Using the diary entry about Palenque below, answer these:
(a) What time was the writer's alarm set for?
(b) What did the writer eat at the bus terminal while waiting?
(c) At what time did the writer arrive in Palenque?

## Document text

=-=-=

27 October 2009

Diary of a Juera: Palenque.

My nerves woke me up yesterday, first at 4am, then again at 6:30, my alarm being set for 6:33am. Maybe it was because I was about to embark on a six hour bus ride, or maybe I thought my alarm would fail and I would miss my bus. I arrived at the bus terminal and realized that day light savings time had kicked in, and was an hour early (that has NEVER happened, ask Stella). I beat my abuelita to the terminal, so I waited for her to set up and then enjoied some of her arroz con leche - which always cures a cold morning.

Nothin like enjoying the Mexian country side while the other passengers watch "Bambi II" (en español) followed by "Because of Us" starring Dianne Keaton and Mandy Moore (also en español). Obviously two classics.

I arrived to Palenque at 1pm and had the opposite experience than my arrival to San Cristobal - its fuckin hot! Palenque is a small town that exists only for tourists who venture the ruins, and it shows. El Centro de Palenque looks like an LA sound stage. I felt instantly uneasy. This tension intensified when I reached my room.

=-=-=

## Source information

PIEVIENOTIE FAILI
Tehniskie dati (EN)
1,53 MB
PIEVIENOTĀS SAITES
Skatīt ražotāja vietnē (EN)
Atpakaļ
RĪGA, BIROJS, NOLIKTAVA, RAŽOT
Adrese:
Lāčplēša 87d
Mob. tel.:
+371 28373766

=-=-=

## Your response
(a) 6:33am
(b) Arroz con leche
(c) 1pm